Elle était songeuse encore une fois.
- J’ai quand même un bon souvenir : Quand John a commencé à faire du feu, il y avait des courants d’air dans la maison, et dehors, il y avait même un peu de vent. Je n’avais pas ressenti la douceur du vent jusque-là…
Elle a toussoté et a repris :
- Il me faisait toujours confiance, et j’ai pu sortir sur la terrasse, je m’y sentais vraiment bien. Oh, et j’ai vu des fleurs se briser dans les massifs, je rêvais mais j’ai commencé d’avoir peur… Et après…
Elle s’est arrêtée de parler plus longtemps.
- C’est une drôle de vie, a-t-elle dit en regardant autour d’elle, et une drôle de lumière. Je n’ai plus faim, je ne cherche pas à boire non plus... On doit se nourrir de l’énergie de ceux qui sont morts.
- Mais non, ne t’inquiète pas, tout va s’arranger.

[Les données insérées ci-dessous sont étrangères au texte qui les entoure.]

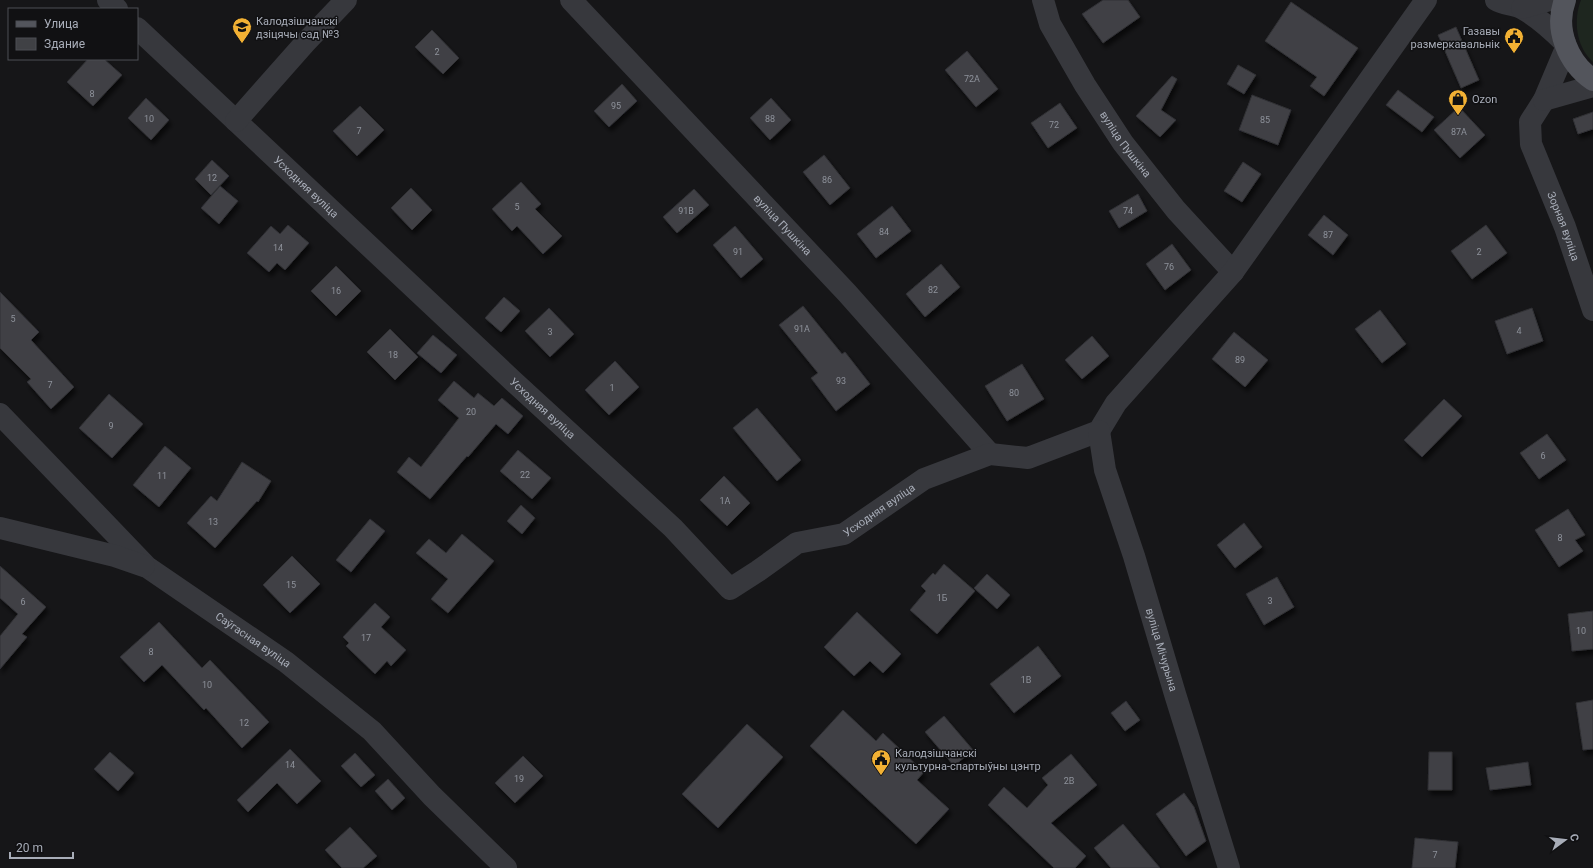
<svg xmlns="http://www.w3.org/2000/svg" width="1593" height="868" font-family="Roboto,sans-serif">
<style>
.green{fill:#1e261f}
.building{fill:#404145;stroke:#303034;filter:url(#shadow)}
.lines{fill:none;stroke-linecap:round;stroke-linejoin:round}
.minor{stroke:#37383d;stroke-width:22}
.major{stroke:#53555c;stroke-width:22}
.labels{text-anchor:middle;dominant-baseline:central;stroke-width:3;stroke-linejoin:round;paint-order:stroke}
.number-label{font-size:9px;fill:#8e929b}
.poi-label{font-size:11px;fill:#a8adb8;stroke:#111113;text-anchor:start}
.street-label{font-size:11px;fill:#a8adb8;stroke:#111113}
</style>
<defs>
<filter id="shadow"><feDropShadow dx="2.5" dy="4.5" stdDeviation="2" flood-color="#0009"/></filter>
</defs>
<rect width="100%" height="100%" fill="#161618"/>
<path class="green" d="M1581 0H1593V62C1576 47 1573 20 1581 0Z"/>
<g class="building">
<path d="M1103 0H1128L1140 17 1103 43 1082 14Z"/>
<path d="M1291 2 1358 48 1324 96 1310 86 1317 77 1265 41Z"/>
<path d="M1456 27 1479 80 1461 88 1438 35Z"/>
<path d="M432 30 459 58 443 74 415 47Z"/>
<path d="M967 51 998 89 976 107 945 70Z"/>
<path d="M88 59H104L122 75 93 106 67 82Z"/>
<path d="M1238 65 1256 75 1244 94 1227 84Z"/>
<path d="M1172 76 1177 79 1161 110 1176 120 1160 137 1136 116Z"/>
<path d="M622 84 637 101 609 127 594 111Z"/>
<path d="M1398 90 1434 117 1422 132 1386 105Z"/>
<path d="M1252 95 1291 110 1278 145 1239 130Z"/>
<path d="M146 98 169 120 151 140 128 118Z"/>
<path d="M771 98 791 120 770 140 750 118Z"/>
<path d="M1060 103 1077 128 1048 148 1031 123Z"/>
<path d="M360 106 384 130 357 156 333 131Z"/>
<path d="M1459 107 1485 135 1460 158 1434 130Z"/>
<path d="M1593 112V129L1578 134 1573 119Z"/>
<path d="M824 155 850 188 830 205 803 172Z"/>
<path d="M212 160 229 176 211 195 195 179Z"/>
<path d="M1243 162 1261 174 1242 202 1224 191Z"/>
<path d="M521 182 541 204 535 209 562 236 543 254 517 226 512 231 492 209Z"/>
<path d="M220 186 238 201 219 224 201 208Z"/>
<path d="M411 188 432 210 412 230 391 208Z"/>
<path d="M694 189 709 205 677 233 663 217Z"/>
<path d="M1138 194 1147 211 1119 228 1109 211Z"/>
<path d="M892 206 911 231 876 258 857 234Z"/>
<path d="M1324 215 1348 235 1333 255 1308 235Z"/>
<path d="M288 225 309 243 285 270 277 263 269 272 247 253 271 226 280 234Z"/>
<path d="M1486 225 1507 253 1472 279 1451 251Z"/>
<path d="M735 226 763 259 741 278 713 245Z"/>
<path d="M1172 244 1191 270 1165 290 1146 264Z"/>
<path d="M941 264 960 287 925 317 906 294Z"/>
<path d="M336 266 361 291 336 316 311 291Z"/>
<path d="M0 292 39 332 31 340 74 387 51 409 27 382 31 379 0 348Z"/>
<path d="M504 297 520 311 501 332 485 318Z"/>
<path d="M803 306 842 354 845 352 870 384 836 411 811 378 818 373 779 325Z"/>
<path d="M549 308 574 334 550 357 525 331Z"/>
<path d="M1532 308 1543 341 1507 354 1495 321Z"/>
<path d="M1380 310 1406 344 1382 363 1355 329Z"/>
<path d="M390 329 418 357 395 380 367 352Z"/>
<path d="M1234 332 1268 360 1245 387 1212 359Z"/>
<path d="M433 335 457 355 441 373 417 353Z"/>
<path d="M1092 336 1109 356 1082 379 1065 360Z"/>
<path d="M615 361 639 387 609 415 585 390Z"/>
<path d="M1022 364 1044 399 1007 421 985 386Z"/>
<path d="M454 381 474 398 478 393 494 406 502 398 523 416 508 434 496 424 468 457 467 456 430 499 397 472 409 457 421 467 459 418 438 400Z"/>
<path d="M109 394 143 424 112 458 79 428Z"/>
<path d="M1444 399 1462 416 1422 457 1404 440Z"/>
<path d="M757 408 801 460 777 481 733 428Z"/>
<path d="M1547 434 1566 460 1539 479 1520 453Z"/>
<path d="M165 446 191 468 159 507 133 485Z"/>
<path d="M518 450 551 478 532 499 500 471Z"/>
<path d="M242 462 271 481 258 502 257 501 215 548 187 523 211 496 217 501Z"/>
<path d="M724 476 750 503 727 526 700 500Z"/>
<path d="M521 505 535 518 522 534 507 521Z"/>
<path d="M1568 509 1585 535 1575 540 1583 551 1559 567 1535 530Z"/>
<path d="M370 519 385 531 351 572 336 560Z"/>
<path d="M1244 523 1262 547 1235 568 1217 545Z"/>
<path d="M462 534 494 561 448 613 431 599 448 579 416 553 429 539 446 553Z"/>
<path d="M292 556 320 584 290 613 263 585Z"/>
<path d="M944 564 975 591 937 634 910 610 926 591 921 586 933 573 935 575Z"/>
<path d="M0 566 46 607 22 634 27 637 0 669V636L18 614 0 598Z"/>
<path d="M987 574 1010 595 997 609 974 588Z"/>
<path d="M1277 577 1294 607 1264 625 1246 594Z"/>
<path d="M375 603 390 617 381 627 406 650 391 666 387 661 375 674 346 646 349 643 343 637Z"/>
<path d="M1593 611V649L1572 651 1568 614Z"/>
<path d="M857 612 901 654 883 673 870 661 854 676 824 647Z"/>
<path d="M159 622 202 668 210 660 269 722 242 748 206 708 204 710 162 665 144 682 120 657Z"/>
<path d="M1038 646 1061 676 1014 713 990 684Z"/>
<path d="M1593 700V749L1583 750 1576 703Z"/>
<path d="M1126 701 1140 720 1125 731 1111 713Z"/>
<path d="M843 710 876 741 883 733 924 772 917 780 949 809 916 844 810 746Z"/>
<path d="M944 716 973 750 954 766 925 732Z"/>
<path d="M747 724 783 757 718 828 682 794Z"/>
<path d="M290 749 321 781 297 804 277 783 248 812 237 800Z"/>
<path d="M110 752 134 773 118 791 94 769Z"/>
<path d="M1429 752H1452V790H1428Z"/>
<path d="M355 753 375 775 361 787 341 766Z"/>
<path d="M1071 754 1097 785 1051 823 1086 856 1075 868H1054L988 805 1004 787 1027 808 1048 785 1042 778Z"/>
<path d="M523 756 543 776 515 803 495 783Z"/>
<path d="M1528 762 1531 785 1490 790 1486 768Z"/>
<path d="M388 779 405 798 392 810 375 791Z"/>
<path d="M1184 793 1194 807 1206 841 1186 856 1156 814Z"/>
<path d="M1123 824 1160 868H1111L1094 848Z"/>
<path d="M350 827 377 856 363 868H342L325 850Z"/>
<path d="M1415 838 1458 842 1455 868H1412Z"/>
</g>
<g class="lines">
<g class="minor">
<path d="M108 0 117 9"/>
<path id="s1" d="M571 0 847 293 990 454"/>
<path id="s2" d="M1043 0 1050 24 1085 85 1123 143 1176 210 1233 272"/>
<path d="M1496 0C1504 5 1515 4 1523 9 1539 18 1552 30 1565 43"/>
<path d="M1522 8 1550 0"/>
<path id="s3" d="M137 28 513 381 673 528 730 589 758 571 797 543 844 534 924 479 990 454 1028 458 1099 431 1116 403 1233 272 1426 0"/>
<path id="s4" d="M1566 48 1544 100 1530 122 1531 144 1565 227 1593 310"/>
<path d="M1544 100 1593 86"/>
<path d="M236 121 305 43 346 0"/>
<path id="s5" d="M0 414 147 567 286 662 372 731 432 796 506 868"/>
<path id="s6" d="M1099 431 1105 470 1134 556 1175 694 1229 868"/>
<path d="M0 528 115 556 144 566"/>
</g>
<path class="major" d="M1565 0C1554 29 1568 63 1593 80"/>
</g>
<defs>
<symbol id="school-pin" viewBox="-11 -11 22 30"><path d="M0 17L-7.5 6A9.5 9.5 0 1 1 7.5 6Z" fill="#f2b134" stroke="#111113"/><path d="M0-5L7-2L0 1L-7-2ZM-4 1L0 2.5L4 1V4Q0 6-4 4Z" fill="#111"/></symbol>
<symbol id="civic-pin" viewBox="-11 -11 22 30"><path d="M0 17L-7.5 6A9.5 9.5 0 1 1 7.5 6Z" fill="#f2b134" stroke="#111113"/><path d="M-.6-6.5H3V-4.5H.6V-3L4-1V1h2V6H-6V1h2V-1L-.6-3ZM-1.2 2.5V6h2.4V2.5Z" fill="#111"/></symbol>
<symbol id="shop-pin" viewBox="-11 -11 22 30"><path d="M0 17L-7.5 6A9.5 9.5 0 1 1 7.5 6Z" fill="#f2b134" stroke="#111113"/><path d="M-5-2.5h2.3a2.7 3.5 0 0 1 5.4 0H5L5.5 6h-11ZM-1.5-2.5h3a1.5 2.3 0 0 0-3 0Z" fill="#111"/></symbol>
</defs>
<g fill-rule="evenodd">
<use href="#school-pin" x="231" y="16" width="22" height="30"/>
<use href="#civic-pin" x="1503" y="26" width="22" height="30"/>
<use href="#shop-pin" x="1447" y="88" width="22" height="30"/>
<use href="#civic-pin" x="870" y="748" width="22" height="30"/>
</g>
<g class="labels">
<g class="number-label">
<text x="437" y="52">2</text>
<text x="972" y="79">72А</text>
<text x="92" y="94">8</text>
<text x="616" y="106">95</text>
<text x="149" y="119">10</text>
<text x="770" y="119">88</text>
<text x="1265" y="120">85</text>
<text x="1054" y="125">72</text>
<text x="359" y="131">7</text>
<text x="1459" y="132">87А</text>
<text x="212" y="178">12</text>
<text x="827" y="180">86</text>
<text x="517" y="207">5</text>
<text x="686" y="211">91В</text>
<text x="1128" y="211">74</text>
<text x="884" y="232">84</text>
<text x="1328" y="235">87</text>
<text x="278" y="248">14</text>
<text x="738" y="252">91</text>
<text x="1479" y="252">2</text>
<text x="1169" y="267">76</text>
<text x="933" y="290">82</text>
<text x="336" y="291">16</text>
<text x="13" y="319">5</text>
<text x="802" y="329">91А</text>
<text x="1519" y="331">4</text>
<text x="550" y="332">3</text>
<text x="393" y="355">18</text>
<text x="1240" y="360">89</text>
<text x="841" y="381">93</text>
<text x="50" y="385">7</text>
<text x="612" y="388">1</text>
<text x="1014" y="393">80</text>
<text x="471" y="412">20</text>
<text x="111" y="426">9</text>
<text x="1543" y="456">6</text>
<text x="525" y="475">22</text>
<text x="162" y="476">11</text>
<text x="725" y="501">1А</text>
<text x="213" y="522">13</text>
<text x="1560" y="538">8</text>
<text x="291" y="585">15</text>
<text x="942" y="598">1Б</text>
<text x="1270" y="601">3</text>
<text x="23" y="602">6</text>
<text x="1581" y="631">10</text>
<text x="366" y="638">17</text>
<text x="151" y="652">8</text>
<text x="1026" y="680">1В</text>
<text x="207" y="685">10</text>
<text x="244" y="723">12</text>
<text x="290" y="765">14</text>
<text x="519" y="779">19</text>
<text x="1069" y="781">2В</text>
<text x="1435" y="855">7</text>
</g>
<g class="poi-label">
<text x="256" y="21">Калодзішчанскі<tspan x="256" dy="13">дзіцячы сад №3</tspan></text>
<text x="1500" y="31" text-anchor="end">Газавы<tspan x="1500" dy="13">размеркавальнік</tspan></text>
<text x="1472" y="99">Ozon</text>
<text x="895" y="753">Калодзішчанскі<tspan x="895" dy="13">культурна-спартыўны цэнтр</tspan></text>
</g>
<g class="street-label">
<text stroke="none"><textPath href="#s2" startOffset="167">вуліца Пушкіна</textPath></text>
<text stroke="none"><textPath href="#s3" startOffset="232">Усходняя вуліца</textPath></text>
<text stroke="none"><textPath href="#s1" startOffset="309">вуліца Пушкіна</textPath></text>
<text stroke="none"><textPath href="#s4" startOffset="193">Зорная вуліца</textPath></text>
<text stroke="none"><textPath href="#s3" startOffset="556">Усходняя вуліца</textPath></text>
<text stroke="none"><textPath href="#s3" startOffset="988">Усходняя вуліца</textPath></text>
<text stroke="none"><textPath href="#s5" startOffset="341">Саўгасная вуліца</textPath></text>
<text stroke="none"><textPath href="#s6" startOffset="228">вуліца Мічурына</textPath></text>
</g>
</g>
<rect x="8" y="8" width="130" height="52" fill="#111113" stroke="#4d4f55"/>
<rect x="16" y="21" width="20" height="6" fill="#53555c" stroke="#4d4f55"/>
<text x="44" y="28" font-size="12" fill="#a8adb8">Улица</text>
<rect x="16" y="38" width="20" height="12" fill="#404145" stroke="#4d4f55"/>
<text x="44" y="48" font-size="12" fill="#a8adb8">Здание</text>
<g transform="translate(1565 840) rotate(75)" stroke="#111113" stroke-width="3" paint-order="stroke">
<path d="M0-3L7 15L0 10L-7 15Z" fill="#a8adb8"/>
<text y="-6" font-size="11" font-weight="bold" text-anchor="middle" fill="#a8adb8">С</text>
</g>
<path d="M10 852v6h63v-6" fill="none" stroke="#a8adb8" stroke-width="2"/>
<text x="16" y="852" font-size="12" fill="#a8adb8" stroke="#111113" stroke-width="3" paint-order="stroke">20 m</text>
</svg>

- Je me sens mieux, maintenant.
Enfin, je lui accroché mon petit bouquet au niveau du col, sans qu’il se désagrège ; j’étais surpris de la résistance soudaine des fleurs, et aussi, de la douceur féminine qui me manquait je crois. Elle a fait quelques pas en direction de la grand-route et du passé douloureux. Je l’ai rappelée :
- Passe de l’autre côté du château, regarde…
- Oh oui !
J’ai remarqué une paire de lunettes dans une voiture, sur le tableau de bord, des lunettes de soleil noires, un beau modèle pour femme. D’une simple chiquenaude, j’ai fait éclater le pare-brise. J’ai déposé les lunettes sur le nez de la fille sans nom ; c’était mieux qu’elle cache ses yeux. Je lui ai demandé si elle voyait encore quelque chose du paysage et elle m’a dit que oui. On est monté près des ruines et j’ai eu ce sentiment agréable que je respirais à pleins poumons ! J’ai indiqué le chemin qu’elle devait suivre :
- Tu descends par cette route jusqu’au croisement là-bas, puis tu prends vers la gauche, ensuite tout droit et tu arriveras à Paliseul. Et puis Beauraing…
- Je me rappelle, oui. Elle m’a dit merci, un peu confuse, et m’a laissé. Elle s’est retournée à vingt ou trente mètres devant moi, en me faisant un sourire.